Rohit stresses that digitalisation does not mean a big leap from buying insurance products from human agents to purchasing online, or even that the agency force will be completely irrelevant in the future. “The agency force can be divided into two. There are really good agents, where roughly 15% of the agency force are professionals and are really focused on customers. In turn, they are really loved by their customers.
The second group are agents that sell insurance part-time. This is very common in Asia. I call this category the “sometimes agents”. They could be running a sundry shop and if someone asks about insurance, they will sell the customer an insurance product. This is a category that needs focus.”
While it has been a tough call to make, Rohit says AXA Affin Life has been aggressive in terminating the services of underperforming agents or proactively retraining them. “Last year, we launched a programme that focuses on younger agents. As part of the scheme, we give them a sort of loan to help them achieve their targets. The benefit for them is that when they move from a salaried job to becoming an insurance agent, there is a period where they do not have income. This is the most distressing time for them. But because we are giving them a certain level of comfort, they are able to build the business.”
Rohit’s confidence stems from the fact that a chunk of AXA Affin Life’s business still comes from outside the Klang Valley. “The top agency manager in terms of production is from Johor Baru. He produces roughly 22% of the agency business. The other fastest-growing agent this year is in Ipoh,” he says.
The agency force has been instrumental in growing the insurer’s business in tier-two and tier-three cities, he adds. “Will the agency force be around in the future? Yes, I believe so, but probably not in its current form and structure.
“I do believe that the agency force will shrink across the world, not in terms of volume, but in terms of number of people. There was a time in the 1980s and 1990s, when all the companies did was to recruit thousands of agents and fire thousands more. At the time, the goal was global reach because every agent got at least one person on board. Later, we realised that the model did not work because when an agent goes missing, there is no one to service the customers and there are doubts that the customers are even real.
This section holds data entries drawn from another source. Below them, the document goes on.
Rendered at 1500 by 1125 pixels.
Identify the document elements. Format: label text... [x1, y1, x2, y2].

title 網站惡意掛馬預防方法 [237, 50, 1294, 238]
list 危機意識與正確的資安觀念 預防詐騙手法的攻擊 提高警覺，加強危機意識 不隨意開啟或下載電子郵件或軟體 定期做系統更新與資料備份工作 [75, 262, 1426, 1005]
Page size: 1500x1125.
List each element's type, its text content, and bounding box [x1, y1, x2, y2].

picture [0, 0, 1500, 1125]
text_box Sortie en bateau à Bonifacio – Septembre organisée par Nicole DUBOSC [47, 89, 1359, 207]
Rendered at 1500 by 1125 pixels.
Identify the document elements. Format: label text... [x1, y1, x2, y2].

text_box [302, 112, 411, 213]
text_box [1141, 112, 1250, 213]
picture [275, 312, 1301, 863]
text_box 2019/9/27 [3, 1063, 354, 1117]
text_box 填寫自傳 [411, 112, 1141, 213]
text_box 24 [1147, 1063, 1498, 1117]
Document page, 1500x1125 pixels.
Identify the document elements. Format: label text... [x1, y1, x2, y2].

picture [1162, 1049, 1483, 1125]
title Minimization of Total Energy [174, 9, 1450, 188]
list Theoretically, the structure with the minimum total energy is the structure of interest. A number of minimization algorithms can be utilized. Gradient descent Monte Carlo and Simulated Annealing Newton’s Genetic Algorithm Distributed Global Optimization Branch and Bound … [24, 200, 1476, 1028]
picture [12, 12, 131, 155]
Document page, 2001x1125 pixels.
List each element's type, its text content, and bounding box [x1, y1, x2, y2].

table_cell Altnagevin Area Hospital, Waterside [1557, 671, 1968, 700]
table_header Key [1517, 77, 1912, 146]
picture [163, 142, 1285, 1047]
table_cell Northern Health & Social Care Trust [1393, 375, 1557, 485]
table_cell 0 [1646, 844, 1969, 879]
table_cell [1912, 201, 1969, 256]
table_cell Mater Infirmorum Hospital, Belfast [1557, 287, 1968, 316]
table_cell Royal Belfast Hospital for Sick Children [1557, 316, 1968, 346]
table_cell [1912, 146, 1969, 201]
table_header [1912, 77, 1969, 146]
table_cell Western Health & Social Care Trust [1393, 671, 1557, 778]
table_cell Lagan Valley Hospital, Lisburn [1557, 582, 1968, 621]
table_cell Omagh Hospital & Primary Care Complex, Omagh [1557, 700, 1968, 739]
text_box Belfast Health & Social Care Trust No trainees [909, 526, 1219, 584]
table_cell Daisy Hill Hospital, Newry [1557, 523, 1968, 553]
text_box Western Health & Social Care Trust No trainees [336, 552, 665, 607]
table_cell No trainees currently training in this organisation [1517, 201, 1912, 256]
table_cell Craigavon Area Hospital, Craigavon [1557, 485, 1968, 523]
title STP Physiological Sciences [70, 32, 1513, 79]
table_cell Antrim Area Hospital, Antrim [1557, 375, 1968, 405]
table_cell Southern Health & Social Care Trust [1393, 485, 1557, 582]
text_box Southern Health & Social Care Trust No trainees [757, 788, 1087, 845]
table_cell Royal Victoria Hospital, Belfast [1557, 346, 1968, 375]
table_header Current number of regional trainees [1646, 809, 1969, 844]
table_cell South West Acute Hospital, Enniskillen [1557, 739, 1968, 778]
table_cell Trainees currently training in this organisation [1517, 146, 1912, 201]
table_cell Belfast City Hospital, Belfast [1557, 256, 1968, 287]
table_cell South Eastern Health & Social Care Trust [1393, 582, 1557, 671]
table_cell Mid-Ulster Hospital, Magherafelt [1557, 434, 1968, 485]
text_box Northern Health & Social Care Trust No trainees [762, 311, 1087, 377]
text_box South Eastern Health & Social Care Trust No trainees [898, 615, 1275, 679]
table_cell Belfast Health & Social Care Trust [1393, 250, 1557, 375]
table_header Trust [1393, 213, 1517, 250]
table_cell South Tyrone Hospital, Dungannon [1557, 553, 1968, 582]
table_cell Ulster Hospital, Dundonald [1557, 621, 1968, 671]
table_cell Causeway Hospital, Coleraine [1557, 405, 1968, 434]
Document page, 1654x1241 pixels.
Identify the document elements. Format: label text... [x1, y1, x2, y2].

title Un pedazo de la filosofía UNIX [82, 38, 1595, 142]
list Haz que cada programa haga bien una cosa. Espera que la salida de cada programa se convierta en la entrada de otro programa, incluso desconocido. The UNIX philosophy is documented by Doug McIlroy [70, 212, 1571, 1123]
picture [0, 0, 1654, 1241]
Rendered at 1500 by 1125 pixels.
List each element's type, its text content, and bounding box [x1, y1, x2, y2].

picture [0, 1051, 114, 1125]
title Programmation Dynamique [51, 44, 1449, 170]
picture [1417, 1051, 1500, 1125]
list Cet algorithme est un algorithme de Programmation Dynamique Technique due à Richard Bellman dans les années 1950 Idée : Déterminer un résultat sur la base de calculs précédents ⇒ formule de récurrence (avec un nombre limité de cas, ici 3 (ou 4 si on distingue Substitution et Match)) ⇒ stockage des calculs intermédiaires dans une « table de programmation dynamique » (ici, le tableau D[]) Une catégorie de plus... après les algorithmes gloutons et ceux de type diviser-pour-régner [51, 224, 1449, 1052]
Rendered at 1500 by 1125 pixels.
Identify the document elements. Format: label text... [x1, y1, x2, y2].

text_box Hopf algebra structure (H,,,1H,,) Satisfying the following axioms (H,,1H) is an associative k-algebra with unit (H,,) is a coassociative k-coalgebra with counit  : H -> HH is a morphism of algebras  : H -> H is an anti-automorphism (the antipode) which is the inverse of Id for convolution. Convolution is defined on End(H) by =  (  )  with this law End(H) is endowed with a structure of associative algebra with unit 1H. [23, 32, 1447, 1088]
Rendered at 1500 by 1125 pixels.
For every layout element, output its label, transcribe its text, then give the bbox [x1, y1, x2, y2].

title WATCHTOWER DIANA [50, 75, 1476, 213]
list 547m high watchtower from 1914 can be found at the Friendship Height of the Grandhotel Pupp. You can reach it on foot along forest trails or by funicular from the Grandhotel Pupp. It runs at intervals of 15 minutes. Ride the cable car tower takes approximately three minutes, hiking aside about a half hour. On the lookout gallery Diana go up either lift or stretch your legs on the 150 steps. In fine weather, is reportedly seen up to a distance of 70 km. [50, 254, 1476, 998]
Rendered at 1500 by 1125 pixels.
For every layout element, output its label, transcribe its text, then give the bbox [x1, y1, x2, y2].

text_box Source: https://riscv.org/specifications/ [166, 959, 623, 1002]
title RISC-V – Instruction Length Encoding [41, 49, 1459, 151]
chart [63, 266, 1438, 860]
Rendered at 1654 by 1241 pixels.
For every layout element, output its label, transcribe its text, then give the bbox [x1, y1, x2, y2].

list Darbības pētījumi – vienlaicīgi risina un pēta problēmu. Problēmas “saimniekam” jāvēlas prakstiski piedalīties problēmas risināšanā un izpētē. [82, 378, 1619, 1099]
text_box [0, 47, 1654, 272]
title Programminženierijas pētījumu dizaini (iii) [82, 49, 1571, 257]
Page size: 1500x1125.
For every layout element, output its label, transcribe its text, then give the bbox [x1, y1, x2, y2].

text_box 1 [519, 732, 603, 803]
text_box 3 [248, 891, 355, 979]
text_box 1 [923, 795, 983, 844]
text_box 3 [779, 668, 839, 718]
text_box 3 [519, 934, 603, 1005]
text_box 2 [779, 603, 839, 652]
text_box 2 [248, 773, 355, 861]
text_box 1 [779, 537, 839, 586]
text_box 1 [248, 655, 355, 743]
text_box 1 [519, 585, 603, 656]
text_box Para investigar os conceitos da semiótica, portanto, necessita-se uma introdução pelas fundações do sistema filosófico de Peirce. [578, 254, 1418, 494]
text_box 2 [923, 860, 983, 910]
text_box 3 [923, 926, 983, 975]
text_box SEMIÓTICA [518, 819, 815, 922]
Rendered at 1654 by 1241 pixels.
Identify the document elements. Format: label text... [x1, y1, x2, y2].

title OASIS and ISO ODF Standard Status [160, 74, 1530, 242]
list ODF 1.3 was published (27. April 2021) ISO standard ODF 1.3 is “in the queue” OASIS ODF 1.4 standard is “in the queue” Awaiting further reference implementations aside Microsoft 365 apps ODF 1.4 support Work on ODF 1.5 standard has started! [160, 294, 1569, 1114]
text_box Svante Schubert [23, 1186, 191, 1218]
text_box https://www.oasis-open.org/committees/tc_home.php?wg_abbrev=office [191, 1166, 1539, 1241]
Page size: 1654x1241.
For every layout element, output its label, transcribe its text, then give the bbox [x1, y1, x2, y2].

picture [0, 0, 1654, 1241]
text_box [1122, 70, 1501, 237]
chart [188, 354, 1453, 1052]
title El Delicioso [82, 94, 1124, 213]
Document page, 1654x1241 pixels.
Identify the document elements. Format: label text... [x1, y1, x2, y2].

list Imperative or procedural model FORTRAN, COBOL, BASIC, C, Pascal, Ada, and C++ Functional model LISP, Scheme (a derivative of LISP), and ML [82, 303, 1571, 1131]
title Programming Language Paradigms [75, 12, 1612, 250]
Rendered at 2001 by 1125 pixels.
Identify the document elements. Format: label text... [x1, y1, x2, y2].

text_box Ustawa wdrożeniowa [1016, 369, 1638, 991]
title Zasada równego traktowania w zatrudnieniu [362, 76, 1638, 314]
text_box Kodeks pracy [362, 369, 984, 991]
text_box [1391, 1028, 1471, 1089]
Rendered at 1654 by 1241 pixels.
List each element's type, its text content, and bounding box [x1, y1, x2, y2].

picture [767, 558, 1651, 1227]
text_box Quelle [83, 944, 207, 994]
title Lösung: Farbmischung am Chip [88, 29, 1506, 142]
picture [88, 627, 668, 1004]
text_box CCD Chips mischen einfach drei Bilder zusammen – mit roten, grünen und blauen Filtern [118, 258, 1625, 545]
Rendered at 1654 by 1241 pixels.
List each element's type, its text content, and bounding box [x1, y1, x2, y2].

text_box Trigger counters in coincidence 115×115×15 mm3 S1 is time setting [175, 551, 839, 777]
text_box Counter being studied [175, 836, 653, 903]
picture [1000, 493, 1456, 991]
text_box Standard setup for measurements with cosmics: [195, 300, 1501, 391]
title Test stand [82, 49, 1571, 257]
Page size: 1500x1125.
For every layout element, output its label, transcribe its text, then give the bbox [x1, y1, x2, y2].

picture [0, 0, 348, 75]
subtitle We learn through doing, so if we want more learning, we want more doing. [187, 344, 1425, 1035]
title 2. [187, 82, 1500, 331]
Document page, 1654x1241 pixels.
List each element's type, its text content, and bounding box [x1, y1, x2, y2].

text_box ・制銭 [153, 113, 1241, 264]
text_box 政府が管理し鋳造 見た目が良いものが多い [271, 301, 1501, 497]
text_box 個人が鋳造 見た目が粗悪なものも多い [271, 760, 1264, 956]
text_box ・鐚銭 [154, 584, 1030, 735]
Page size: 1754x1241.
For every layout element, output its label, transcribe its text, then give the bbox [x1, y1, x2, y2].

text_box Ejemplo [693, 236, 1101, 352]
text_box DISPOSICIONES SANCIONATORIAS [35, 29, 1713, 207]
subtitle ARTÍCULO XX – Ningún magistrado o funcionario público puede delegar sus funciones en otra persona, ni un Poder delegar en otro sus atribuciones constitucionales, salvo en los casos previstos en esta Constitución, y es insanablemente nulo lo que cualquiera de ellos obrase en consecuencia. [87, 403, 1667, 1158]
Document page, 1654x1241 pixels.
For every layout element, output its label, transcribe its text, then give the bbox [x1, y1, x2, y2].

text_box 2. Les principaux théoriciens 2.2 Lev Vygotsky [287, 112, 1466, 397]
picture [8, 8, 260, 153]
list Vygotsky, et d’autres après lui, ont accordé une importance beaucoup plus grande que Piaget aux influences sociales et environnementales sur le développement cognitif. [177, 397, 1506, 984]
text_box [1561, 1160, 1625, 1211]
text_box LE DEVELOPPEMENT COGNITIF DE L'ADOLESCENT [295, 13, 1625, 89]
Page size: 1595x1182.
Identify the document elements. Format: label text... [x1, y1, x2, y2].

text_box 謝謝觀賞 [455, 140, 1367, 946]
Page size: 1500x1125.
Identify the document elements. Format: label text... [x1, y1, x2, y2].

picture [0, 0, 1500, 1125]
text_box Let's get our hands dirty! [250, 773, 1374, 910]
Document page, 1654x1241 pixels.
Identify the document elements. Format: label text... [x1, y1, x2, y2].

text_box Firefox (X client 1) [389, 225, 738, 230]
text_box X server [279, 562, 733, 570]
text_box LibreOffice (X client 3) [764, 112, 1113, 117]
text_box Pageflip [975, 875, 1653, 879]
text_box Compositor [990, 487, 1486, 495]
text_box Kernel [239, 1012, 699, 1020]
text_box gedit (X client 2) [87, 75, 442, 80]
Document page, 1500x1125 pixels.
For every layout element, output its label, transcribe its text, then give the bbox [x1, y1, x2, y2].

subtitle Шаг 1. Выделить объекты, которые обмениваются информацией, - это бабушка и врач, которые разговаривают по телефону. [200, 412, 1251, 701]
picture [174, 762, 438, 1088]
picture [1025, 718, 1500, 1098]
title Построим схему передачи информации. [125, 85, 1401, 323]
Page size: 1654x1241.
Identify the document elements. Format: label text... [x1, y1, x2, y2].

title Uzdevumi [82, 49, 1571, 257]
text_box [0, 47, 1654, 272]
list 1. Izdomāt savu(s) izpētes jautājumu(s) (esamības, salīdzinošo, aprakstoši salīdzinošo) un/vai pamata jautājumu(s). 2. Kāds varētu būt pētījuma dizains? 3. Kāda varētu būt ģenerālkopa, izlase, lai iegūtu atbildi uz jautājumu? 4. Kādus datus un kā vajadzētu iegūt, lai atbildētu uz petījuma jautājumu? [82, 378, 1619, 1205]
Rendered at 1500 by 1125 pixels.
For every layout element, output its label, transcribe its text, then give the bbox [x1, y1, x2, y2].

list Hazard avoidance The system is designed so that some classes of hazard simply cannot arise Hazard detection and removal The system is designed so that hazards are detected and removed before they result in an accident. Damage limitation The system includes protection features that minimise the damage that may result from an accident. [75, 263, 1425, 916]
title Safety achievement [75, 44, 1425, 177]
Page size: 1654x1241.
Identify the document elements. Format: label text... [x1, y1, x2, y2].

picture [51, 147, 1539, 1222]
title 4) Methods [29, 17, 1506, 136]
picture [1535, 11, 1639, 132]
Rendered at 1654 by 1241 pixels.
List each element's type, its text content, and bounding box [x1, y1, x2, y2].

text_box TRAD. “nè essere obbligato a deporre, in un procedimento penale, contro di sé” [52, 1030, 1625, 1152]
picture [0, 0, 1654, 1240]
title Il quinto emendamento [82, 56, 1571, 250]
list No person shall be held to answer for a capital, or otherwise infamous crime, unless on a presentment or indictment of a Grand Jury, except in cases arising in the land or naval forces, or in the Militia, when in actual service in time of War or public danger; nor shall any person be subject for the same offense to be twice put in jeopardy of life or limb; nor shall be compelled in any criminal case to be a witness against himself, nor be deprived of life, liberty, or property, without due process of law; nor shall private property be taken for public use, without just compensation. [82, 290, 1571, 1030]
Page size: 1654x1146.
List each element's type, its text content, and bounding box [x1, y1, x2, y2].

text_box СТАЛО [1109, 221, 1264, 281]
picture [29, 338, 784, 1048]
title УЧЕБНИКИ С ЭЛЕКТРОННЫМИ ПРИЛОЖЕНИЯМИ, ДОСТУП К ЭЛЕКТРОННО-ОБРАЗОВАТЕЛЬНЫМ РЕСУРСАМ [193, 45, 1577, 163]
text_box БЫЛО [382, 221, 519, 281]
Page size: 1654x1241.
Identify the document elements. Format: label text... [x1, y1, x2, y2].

“The world will move towards a phase where there will be fewer agents, but providing real professional advice. So, what we are doing is developing this young channel and providing them training at multiple levels.”
All these strategies are to realign the focus on being customer-centric, says Rohit. “Insurance has been a sleeping giant. Over a period of time, we have forgotten why we are here and that we are here because people want to be protected or want financial planning tools. But we have become so complex that it is just impossible to have a straight relationship with the customer.
“I really believe that we are at a crossroads where we have to go back to the basics, with the customer in the centre of everything we are working towards and keeping it simple. These are the factors that will drive the disruption.
“Everything we are doing today, be it artificial intelligence, robotics or chatbots, it is about the customer. Now, whether the customer will talk to us through an agent, come to us directly or through a bank or a non-financial institution, we need to be there.”
The fundamental issue with insurance is that it is the only industry where consumers pay in advance for services they may or may not see decades from now, says Rohit. “It is predicated so much on trust. It is because of this that I believe the insurance bill will be similar to an electricity bill in the future, where you pay for what you use.
“I believe that premiums will move from a pre-underwriting philosophy to a post-underwritten one. We still have a long way to go, but that is a crystal-ball view of the industry.”